Domestic Trade and Consumer Affairs Minister Alexander Nanta Linggi says the hike in cost of imported chicken feed is among the major causes of the recent increase in chicken prices.
He said to remedy the situation, his ministry had held engagement sessions with major chicken farm owners in the country and discussed with the agriculture and food industries ministry about implementing a fixed price for standard chickens.
Through this effort, he said the price of standard chickens had been fixed at RM7.90 for the 2021 Aidilfitri Festive Season Maximum Price Control Scheme (SHMMP) which would run from April 21 until May 20, compared to RM7.50 last year.
“There are several factors involved in the chicken price increase but the most significant is the hike in cost of chicken feed since January this year, namely imported maize and soya,” he told a media conference when announcing the Aidilfitri SHMMP for this year.
The scheme announced involves price controls for 12 items in four categories, namely chicken, chicken eggs, meat and sea produce.
According to Nanta, price control has been implemented at every level in the chicken distribution chain from farms to retail shops.
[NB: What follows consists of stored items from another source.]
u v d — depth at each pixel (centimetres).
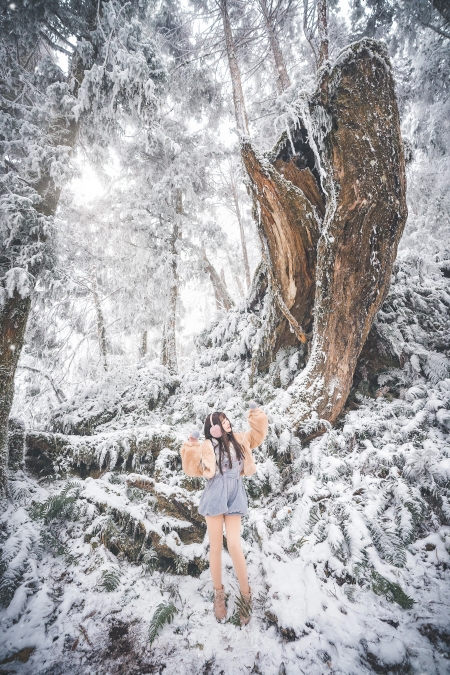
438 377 446
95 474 461
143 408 651
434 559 227
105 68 585
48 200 495
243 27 995
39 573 273
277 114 760
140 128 713
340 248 423
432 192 891
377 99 394
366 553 235
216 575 228
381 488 294
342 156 406
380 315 560
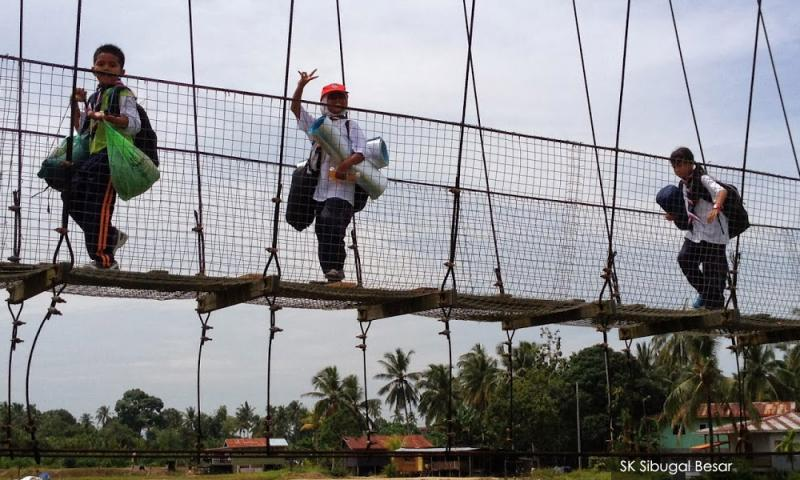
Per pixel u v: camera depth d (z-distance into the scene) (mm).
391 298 8242
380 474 59719
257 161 7820
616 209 9344
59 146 7281
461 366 66438
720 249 9852
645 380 48750
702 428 46531
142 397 105125
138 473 54031
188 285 7434
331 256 8203
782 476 16578
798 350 45969
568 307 8945
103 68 7543
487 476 49469
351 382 72062
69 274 6738
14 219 7051
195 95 7500
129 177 7203
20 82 6992
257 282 7523
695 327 9922
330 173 8258
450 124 8344
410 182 8273
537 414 54719
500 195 8602
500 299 8477
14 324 6938
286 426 96875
“This (price control mechanism) does not burden the traders because all stakeholders in the chicken distribution chain have obtained their respective profits,” he said, voicing hope that fixing the chicken price will reduce the grouses of the people.
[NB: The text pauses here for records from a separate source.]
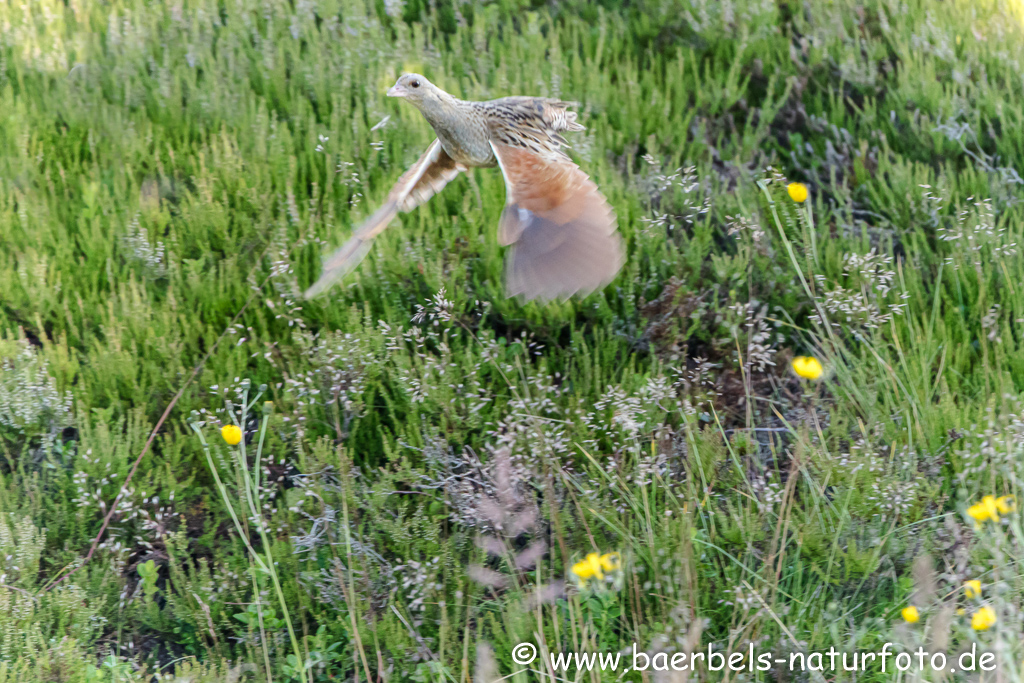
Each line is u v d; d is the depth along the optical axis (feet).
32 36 72.95
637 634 42.78
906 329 56.95
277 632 46.29
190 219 59.62
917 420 51.06
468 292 58.29
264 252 57.98
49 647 44.24
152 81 69.82
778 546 47.16
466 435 52.60
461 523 48.39
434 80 68.80
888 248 61.72
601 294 57.36
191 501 51.62
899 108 69.56
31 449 52.11
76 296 56.49
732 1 75.61
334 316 56.59
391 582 46.85
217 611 47.01
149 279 58.18
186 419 52.75
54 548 48.96
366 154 64.28
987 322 54.19
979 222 60.49
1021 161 66.44
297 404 52.80
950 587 44.88
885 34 75.77
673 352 56.54
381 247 58.08
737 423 55.42
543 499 50.11
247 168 62.64
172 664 46.19
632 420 49.60
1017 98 71.31
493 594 46.65
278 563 48.08
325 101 69.15
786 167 68.44
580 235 28.25
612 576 44.16
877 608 45.52
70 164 63.36
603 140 66.44
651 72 71.61
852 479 47.03
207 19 75.41
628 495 48.44
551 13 78.13
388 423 54.39
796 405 55.88
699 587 45.60
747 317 56.18
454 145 35.01
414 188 37.50
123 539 49.67
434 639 45.60
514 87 68.85
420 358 54.39
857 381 55.26
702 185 64.13
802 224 60.59
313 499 49.55
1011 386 52.85
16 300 56.03
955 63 73.00
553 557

He added however that the price control only involves live chickens, standard chickens and super chickens during the Aidilfitri festive period.
“The prices of chicken parts which have been cut, such as the breast, leg and thigh are not controlled,” he said.
Nanta also warned traders against raising the price of chicken or other items above the maximum level.
“We encourage them to sell at a lower price than fixed in the 2021 Aidilfitri SHMMP.
“We will first advise the traders who raise prices. But legal action will be taken if they are stubborn.”
Nanta was reported to have said that his ministry, through the two-day Anti-Profiteering Operation 8.0 (Ops Catut 8.0) from April 15, had issued 24 notices to wholesalers suspected of obtaining excessive profits.
Ops Catut 8.0, which was implemented following a drastic hike in the price of chicken, also issued 16 notices to livestock farmers for the same offence.